It hasn't stopped WoW.
In fact, endgame really probably holds very little draw to a very, very large portion of the customers for both games. As long as there's other little stuff to keep people entertained, they'll be happily hooked. Endgame does not a game make, as the people it's important to are probably quite the minority. A lot of people never even make it through the journey and are quite content with it.
I am not sure what you mean, but WoW has more endgame then any other MMO before it..
and trust me, I am far from a WoW fanboi, but I can't argue the fact that WoW has endgame. It has a huge abundance of content to wade through.
It has an arena system that if you play enough could even make you some money if you really wanted it to (of course it doesn't really return enough to merit the time investment, but hey if thats your thing more power to you)
The thing is that with WoW when you get to the max lvl, there is still things to strive for.
With all the past failed mmo there really wasn't anything.
WoW has a huge culture behind it now, so many people decided they like it that it isn't just a game now, it is a lifestyle. It's pretty scary.
There is WSG and MLG that host WoW tournaments, as well as the official blizzard ones. That alone feeds the population of wow, and gives people something to push for; similar to how people grow up wanting to be a professional athlete, people are growing up wanting to be professional gamers; it is a form of entertainment for many to watch WoW arena matches, speculate on class balancing, strategy, etc.

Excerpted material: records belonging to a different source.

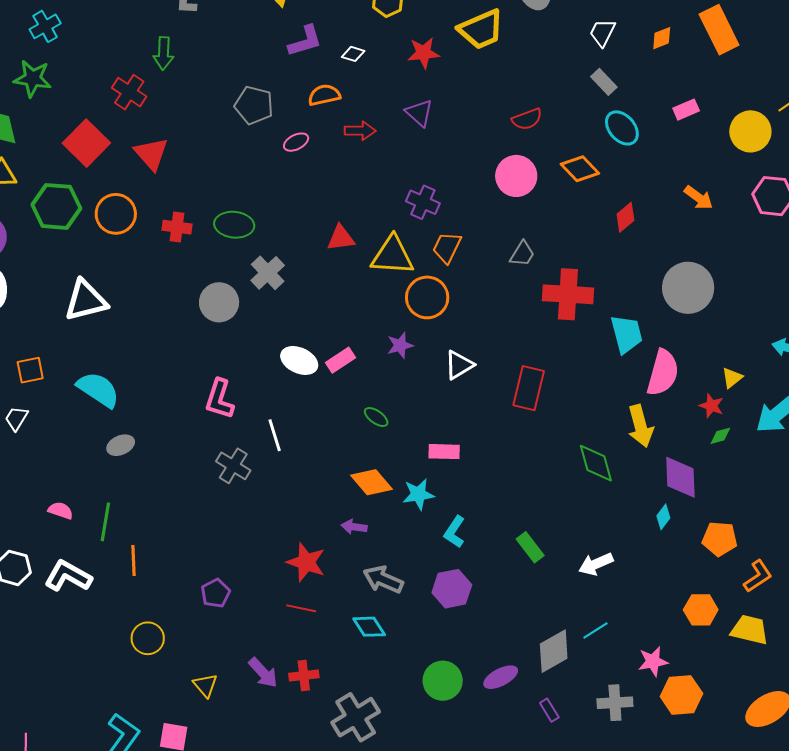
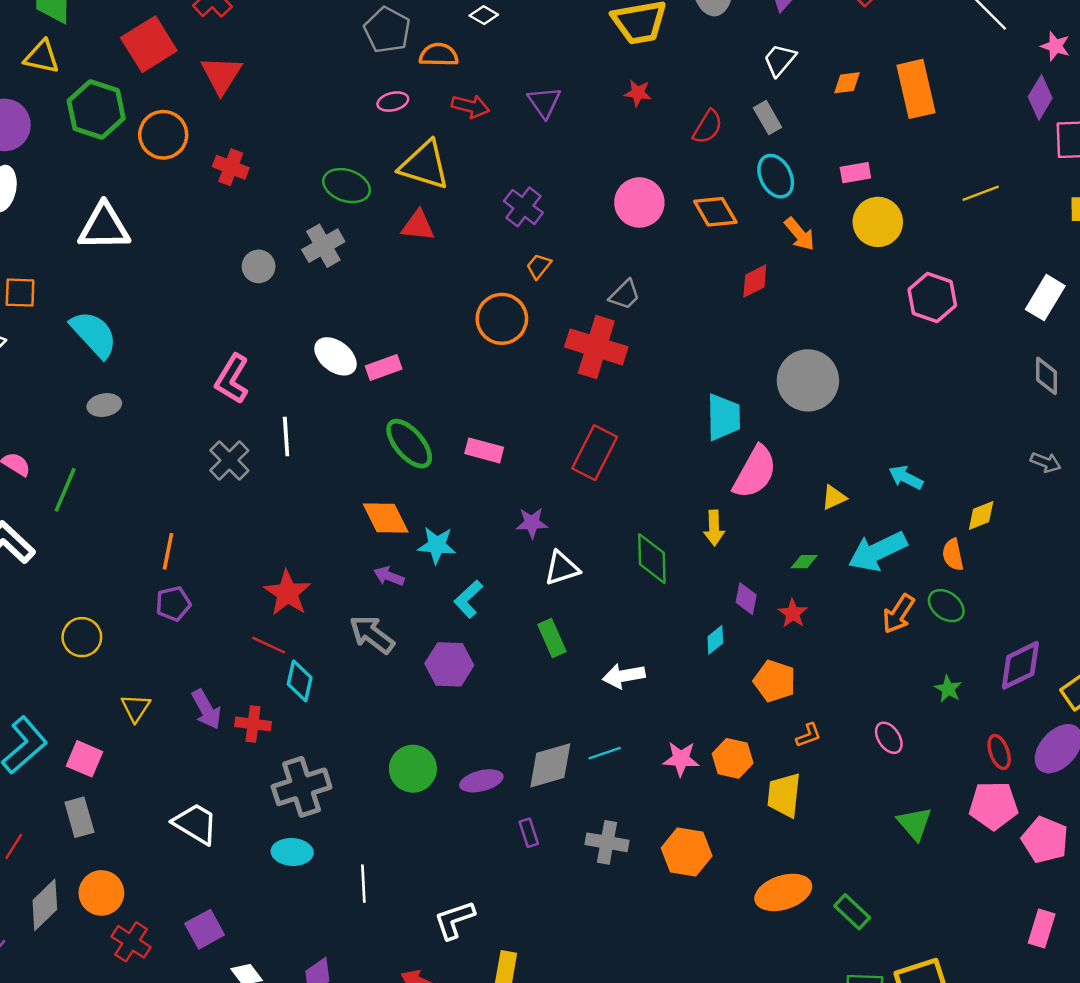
red star: (424, 53) -> (638, 93), moved, size x0.7
gray pentagon: (254, 105) -> (387, 30), moved
red semicircle: (527, 119) -> (708, 127), moved, turned -52
yellow circle: (750, 131) -> (878, 222), moved
orange arrow: (699, 198) -> (800, 234), moved
green ellipse: (234, 225) -> (347, 186), moved
orange trapezoid: (447, 248) -> (539, 266), size x0.7
yellow triangle: (392, 256) -> (425, 165), moved
red cross: (568, 294) -> (596, 347), moved
gray circle: (219, 302) -> (259, 266), size x0.7
purple star: (400, 345) -> (532, 523), moved
white triangle: (459, 365) -> (562, 568), moved
red star: (711, 406) -> (793, 613), moved
green ellipse: (376, 417) -> (409, 444), size x1.8
yellow arrow: (640, 426) -> (714, 528), size x0.7
pink rectangle: (444, 452) -> (484, 450), moved
purple diamond: (680, 477) -> (746, 599), size x0.6
purple arrow: (354, 527) -> (389, 576), moved
orange line: (134, 560) -> (168, 551), moved
orange L-shape: (758, 576) -> (809, 735), size x0.7
cyan diamond: (369, 627) -> (300, 681), moved, turned 32
yellow trapezoid: (750, 630) -> (784, 795), turned -111
pink star: (653, 661) -> (681, 759), moved

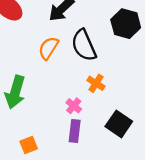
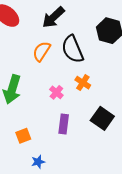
pink cross: (74, 106) -> (56, 92), moved

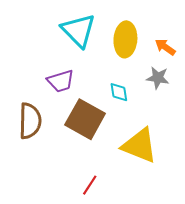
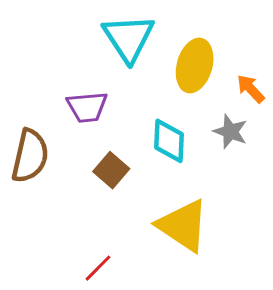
cyan diamond: (119, 92) -> (169, 141), size x1.4
brown square: (85, 119) -> (111, 170), size x0.6

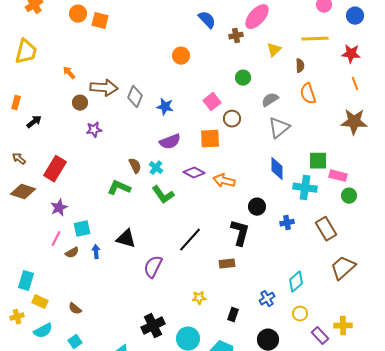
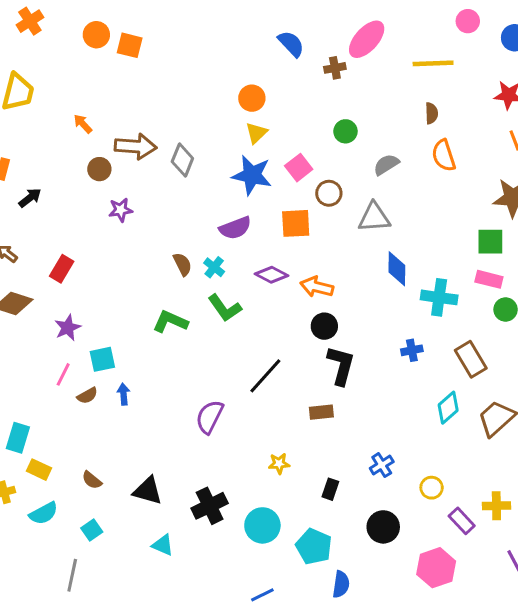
yellow line: (315, 39) -> (433, 63), moved
yellow triangle: (274, 50) -> (256, 133), moved
blue star: (165, 107) -> (252, 175), moved, size x1.5
gray triangle: (279, 128) -> (374, 217), moved, turned 35
green square: (318, 161) -> (490, 242), moved
red rectangle: (55, 169) -> (62, 269), size x0.7
green L-shape: (119, 188) -> (170, 322), moved
black circle: (257, 207) -> (324, 326), moved
black triangle: (126, 239) -> (148, 491), moved
cyan diamond: (296, 282) -> (448, 408), moved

The original guild wars was successful for a similar, but not as pronounced reason; first off it had no monthly subscription which is what brings people in to try it out; then they had a ranked arena system before WoW did, which allowed people to compete against each other in a more tangible way then just "My guild is better then your because I said so".
Now it is "My guild/team is better then yours because we have a ranking system that proves it is".

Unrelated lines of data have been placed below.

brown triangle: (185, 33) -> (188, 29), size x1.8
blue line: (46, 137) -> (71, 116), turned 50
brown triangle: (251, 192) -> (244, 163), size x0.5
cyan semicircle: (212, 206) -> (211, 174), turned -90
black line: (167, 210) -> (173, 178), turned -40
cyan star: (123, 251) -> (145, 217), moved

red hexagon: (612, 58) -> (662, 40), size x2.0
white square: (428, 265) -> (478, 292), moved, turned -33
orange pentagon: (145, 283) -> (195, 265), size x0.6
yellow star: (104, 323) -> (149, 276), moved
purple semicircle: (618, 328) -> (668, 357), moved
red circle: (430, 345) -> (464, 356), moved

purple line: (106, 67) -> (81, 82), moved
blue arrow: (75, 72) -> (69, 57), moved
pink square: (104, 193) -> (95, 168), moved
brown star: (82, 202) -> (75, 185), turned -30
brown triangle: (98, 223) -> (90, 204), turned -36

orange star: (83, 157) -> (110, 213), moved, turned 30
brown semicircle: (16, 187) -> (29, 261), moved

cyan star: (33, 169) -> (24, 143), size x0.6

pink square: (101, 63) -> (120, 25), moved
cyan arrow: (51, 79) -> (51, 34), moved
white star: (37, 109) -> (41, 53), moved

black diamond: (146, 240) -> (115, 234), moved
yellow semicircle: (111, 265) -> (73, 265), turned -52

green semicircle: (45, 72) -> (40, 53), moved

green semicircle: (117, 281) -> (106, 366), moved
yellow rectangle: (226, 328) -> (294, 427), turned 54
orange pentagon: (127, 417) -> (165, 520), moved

For the majority of gamers they are looking for some competition; humans naturally want to compete and try to be better then one another, that is how we have developed into our modern society.

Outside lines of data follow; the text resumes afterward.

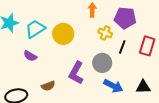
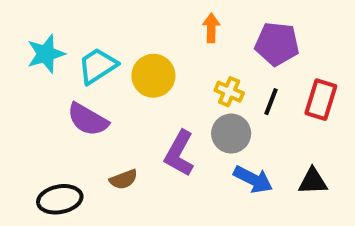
yellow cross: (105, 33) -> (229, 92), moved
purple semicircle: (30, 56) -> (88, 120), size x1.5

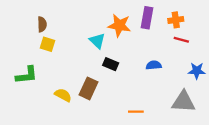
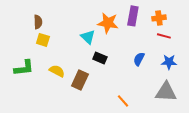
blue semicircle: (154, 65) -> (139, 59), turned -56
blue star: (197, 71) -> (169, 62), moved
yellow semicircle: (63, 95) -> (57, 71), moved
orange line: (136, 112) -> (123, 101), turned 48

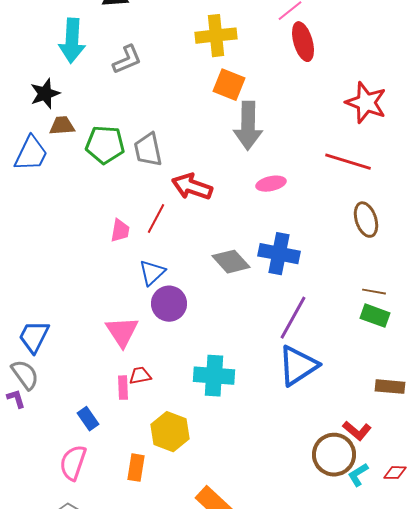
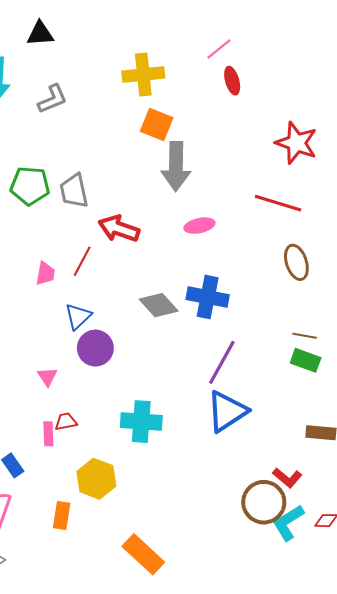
red ellipse: (303, 42) -> (232, 81), size x0.7
pink triangle: (122, 332) -> (47, 377), size x0.6
cyan L-shape: (358, 475) -> (288, 523), size x1.5

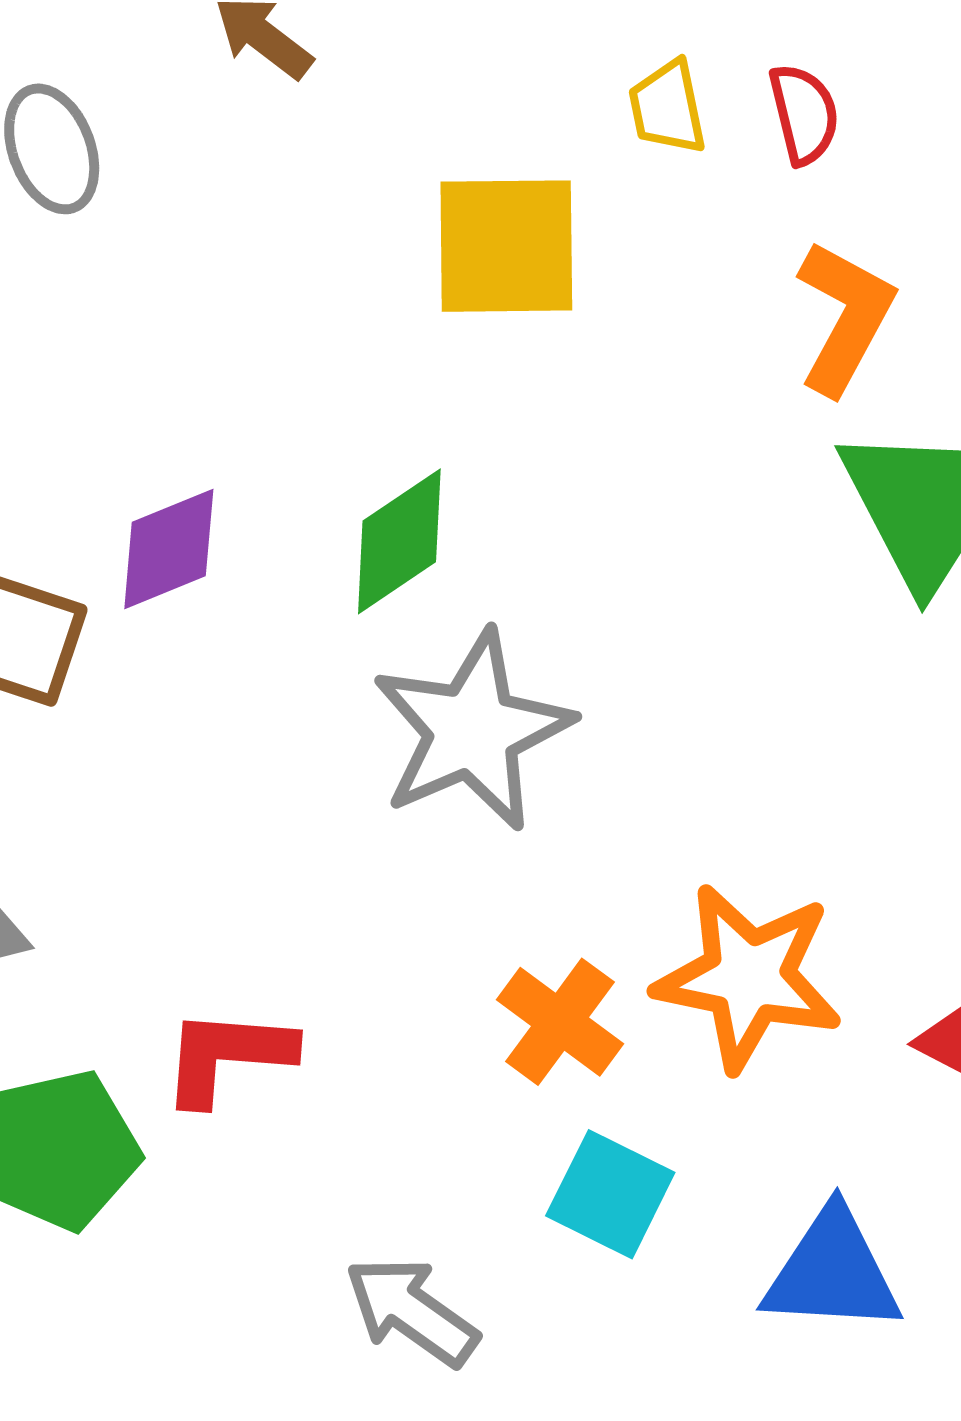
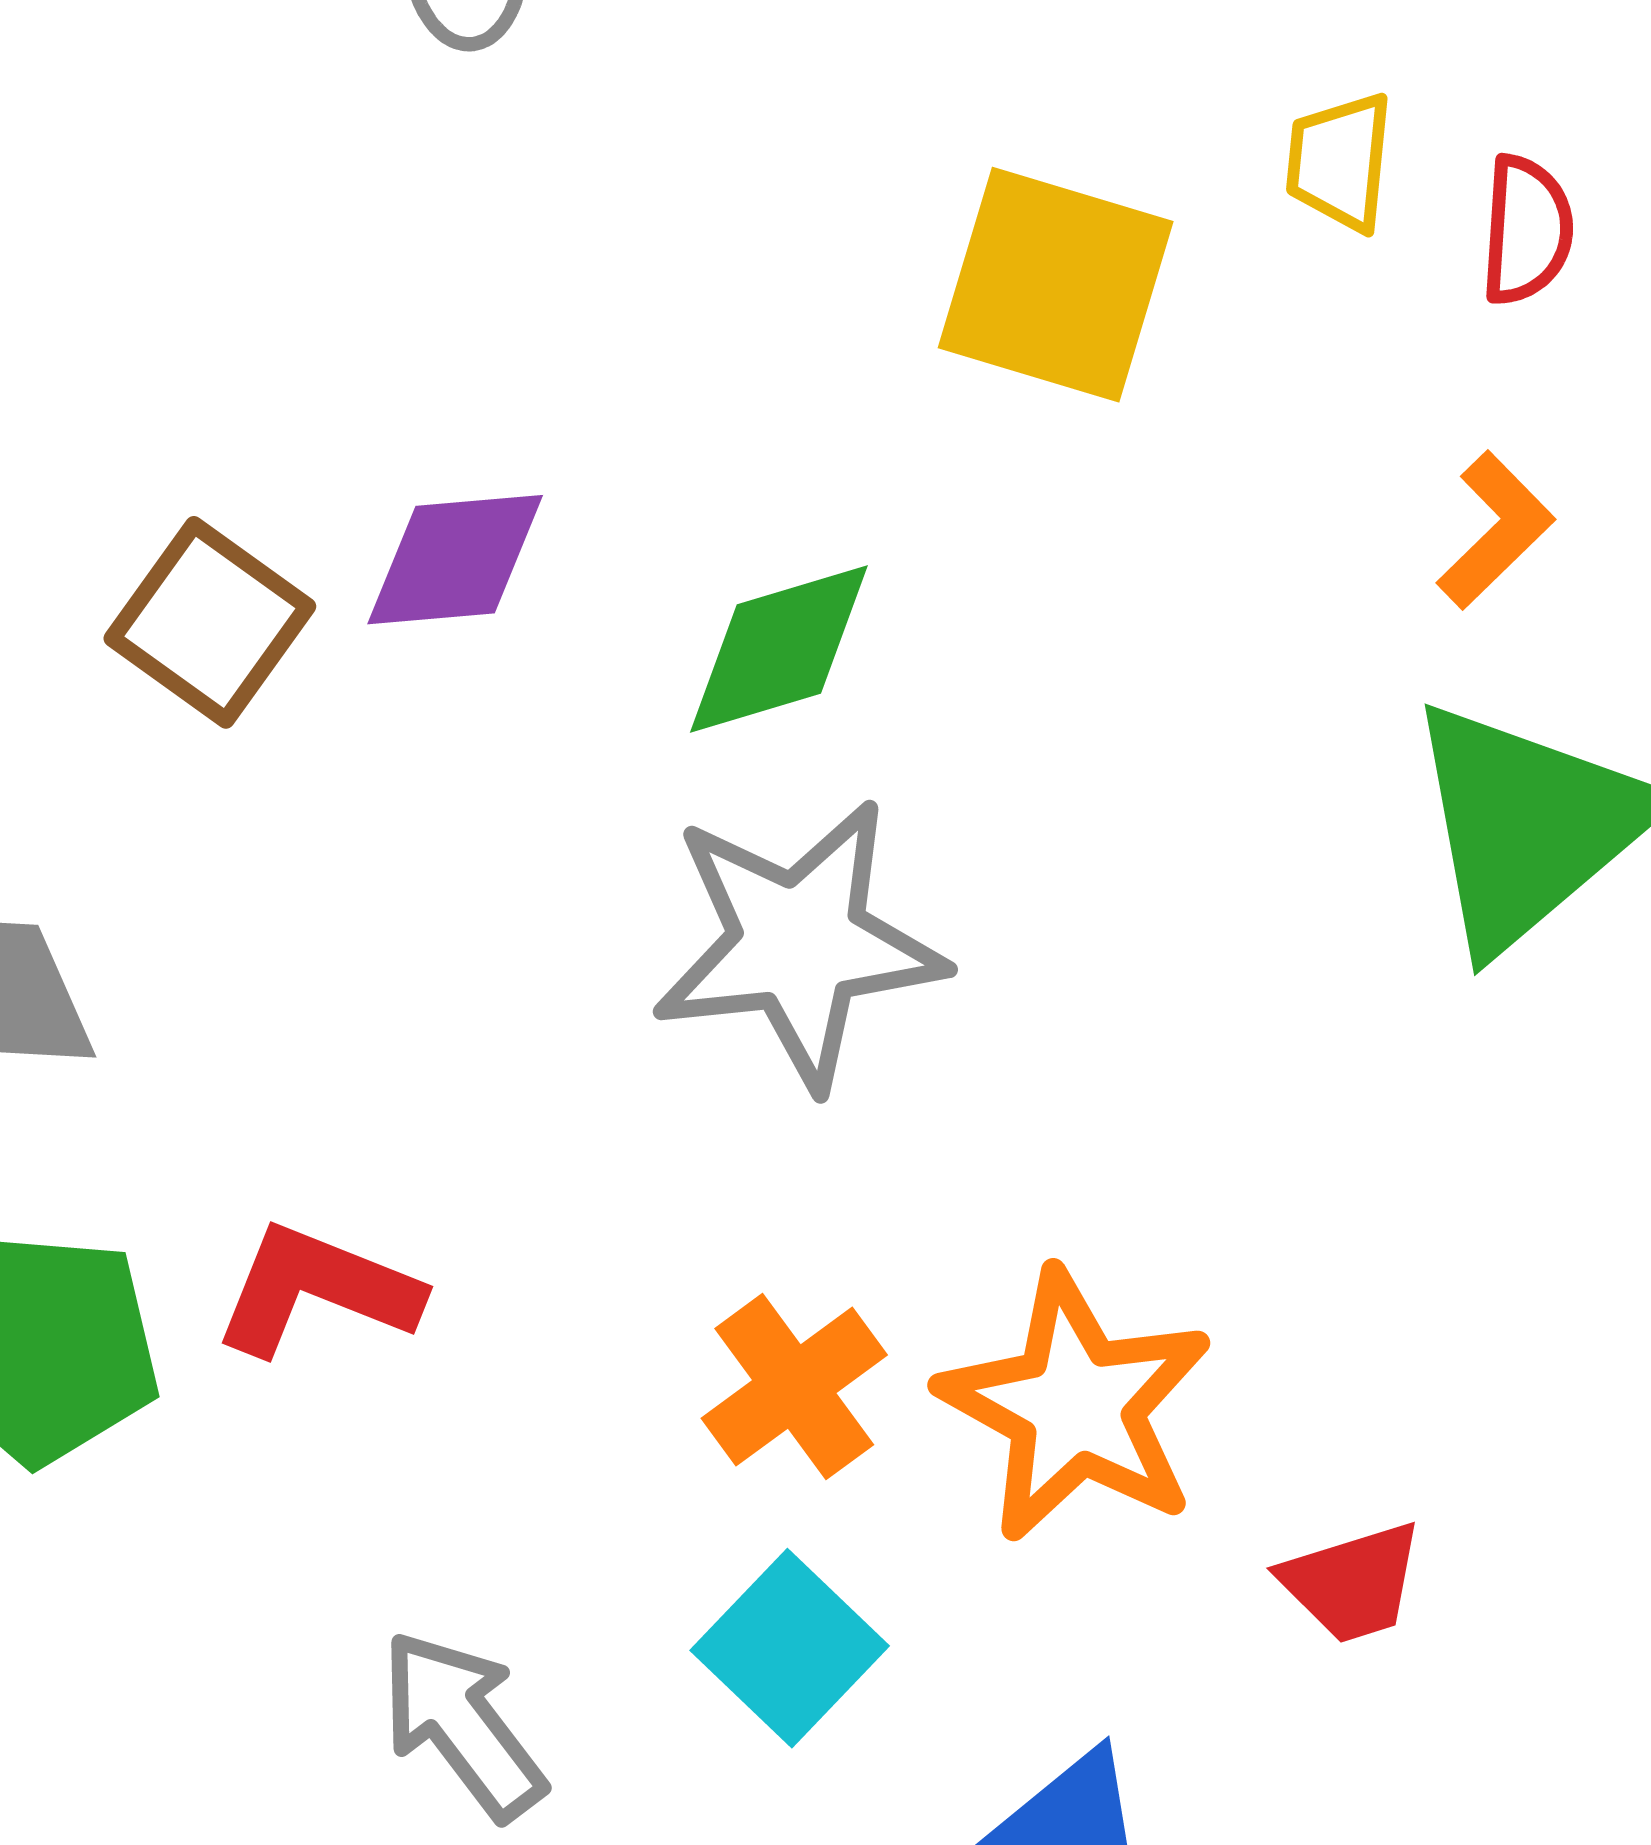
orange L-shape: (845, 317) -> (1495, 530), size x0.7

And you may be thinking, well that only explains why people would play for PVP, but that is far from true.
For the same reason people compete for "world firsts" or "server firsts" with PVE content. There is no officially moderated blizzard rankings for PVE, but you can find a ton of sites monitoring all of the major guilds and their RAID progression. Of course it has stagnated now since there hasn't been any new RAID content for WoW other then Ruby sanctum in a while, which wasn't even a progression instance it was just extra filler.
Basically, if a MMO developer can successfully give people something to constantly push for, and compete against each other which, then the game has a good chance of being successful.
Of course that doesn't mean because you have done this it will be instantly successful. You need to cover the basics first, like.... is the combat system enjoyable? Does it work for PVP? Does it work for PVE? Is it balanced?
Age of Conan failed a several of those. In additional to having almost 0 content past the lvl 40 mark.
WAR was fundamentally flawed from the start because they tried to hard to make it like WoW, and failed miserably. The combat system was clunky and laggy, and just generally made you feel like "OK, so the combat is supposed to play like wow, but it feels like WoW combat programmed by a junior level programmer"
The whole "you can do scenarios from the start and pvp to level if you want" and "public quest system" was genius though, but it didn't save them from the fact that, if the combat system sucks, the game sucks.
Aion had a great combat system, but the combat system failed once you got into PVP because the use of flying.
Also the keep system for aion failed because the combat system did not really take into account zerg combat, which is what aion keep taking was.